The concept of autotuning is rather simple. Suppose you have access to different kernels (or one kernel but with different parameter combinations) that all achieve the same results, albeit at different computing speeds. You will want to use the fastest, but which is it? Some kernels may outperform the others on small inputs but be very slow on large inputs. Furthermore, some may be faster only on specific hardware, making it impossible to have a fixed kernel selection strategy that works for everyone. Autotuning is about finding the fastest kernel in any setting, simply by benchmarking all the possibilities first. For more details, you may refer to [8].
This is a very dynamic and general strategy, but it comes at the cost of some computational overhead for all users. Most of the difficulty in implementing autotune comes from minimizing this overhead.
One obvious strategy is to use a cache for reusing the fastest kernels in already seen settings, without doing the benchmarking again. However, using a cache means it must be in a mutable environment. Then why did we choose to leave the tuner on the client side rather than on the server side, which is designed to be mutable, imposing the use of another mutex? It is because the server works at a lower level of abstraction than the tuner. On the server side, it would have needed to take the handles logic of the memory management into account, giving it very little flexibility. Simply by being on the client side, it is able to benchmark complex operations that may be composed of several kernels.

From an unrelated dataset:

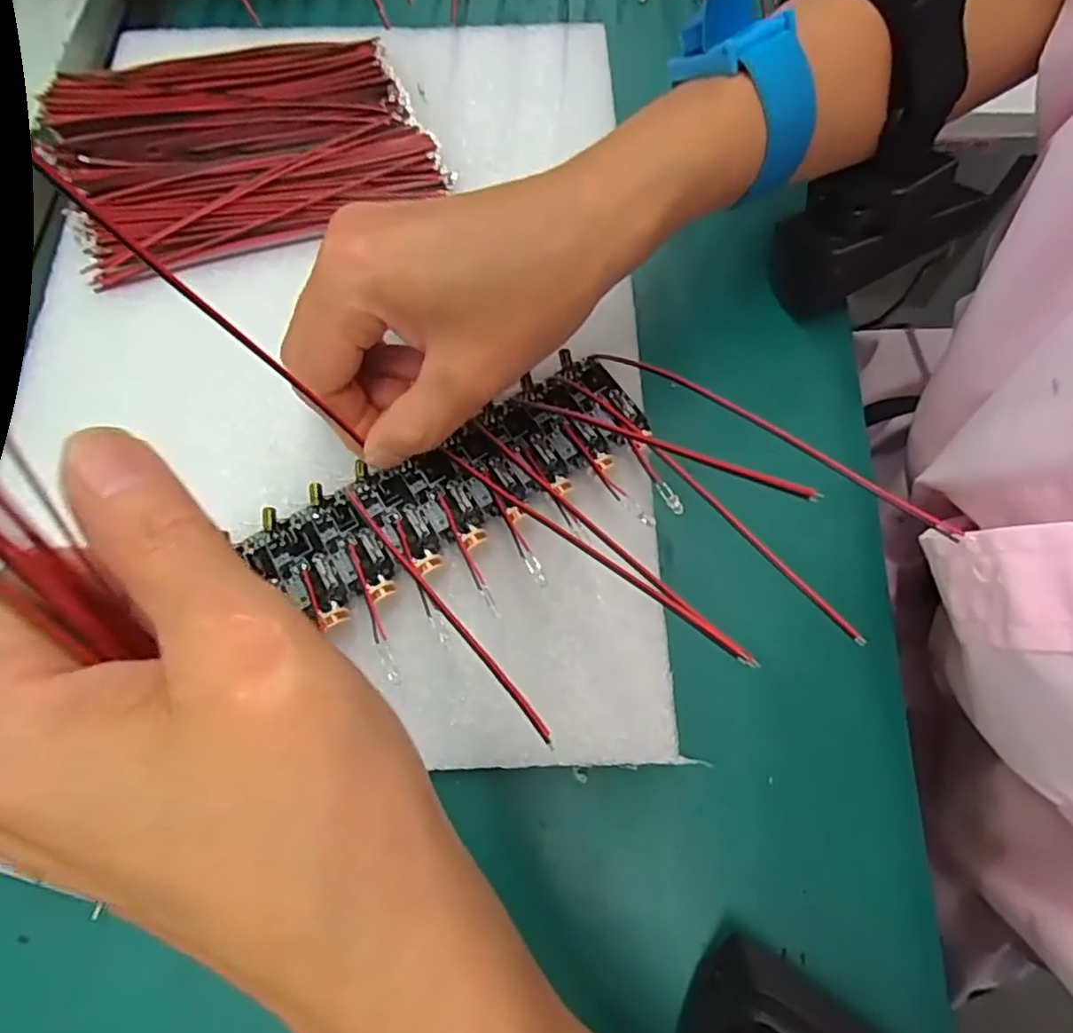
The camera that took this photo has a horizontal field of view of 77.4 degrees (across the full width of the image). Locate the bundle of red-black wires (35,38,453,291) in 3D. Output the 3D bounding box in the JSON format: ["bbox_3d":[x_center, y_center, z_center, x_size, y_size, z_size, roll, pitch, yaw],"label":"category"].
[{"bbox_3d":[-0.115,-0.148,0.266,0.136,0.024,0.092,-18,70,-5],"label":"bundle of red-black wires"}]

We will not delve deeper into the autotune mechanism for now. Because it is closely linked to other interesting concepts, such as matrix multiplication algorithms and their benchmarks, we prefer to dedicate a full blog post to it in the near future.
Conclusion
It has now become very straightforward to create a new backend from scratch. It suffices to implement a Compute Server, a storage struct and computation kernels to automatically benefit from clever memory management, asynchronous execution of the kernels, and autotuning. One of our hopes is that any independent chip manufacturer may write a backend for their hardware and have everything in hand to be competitive.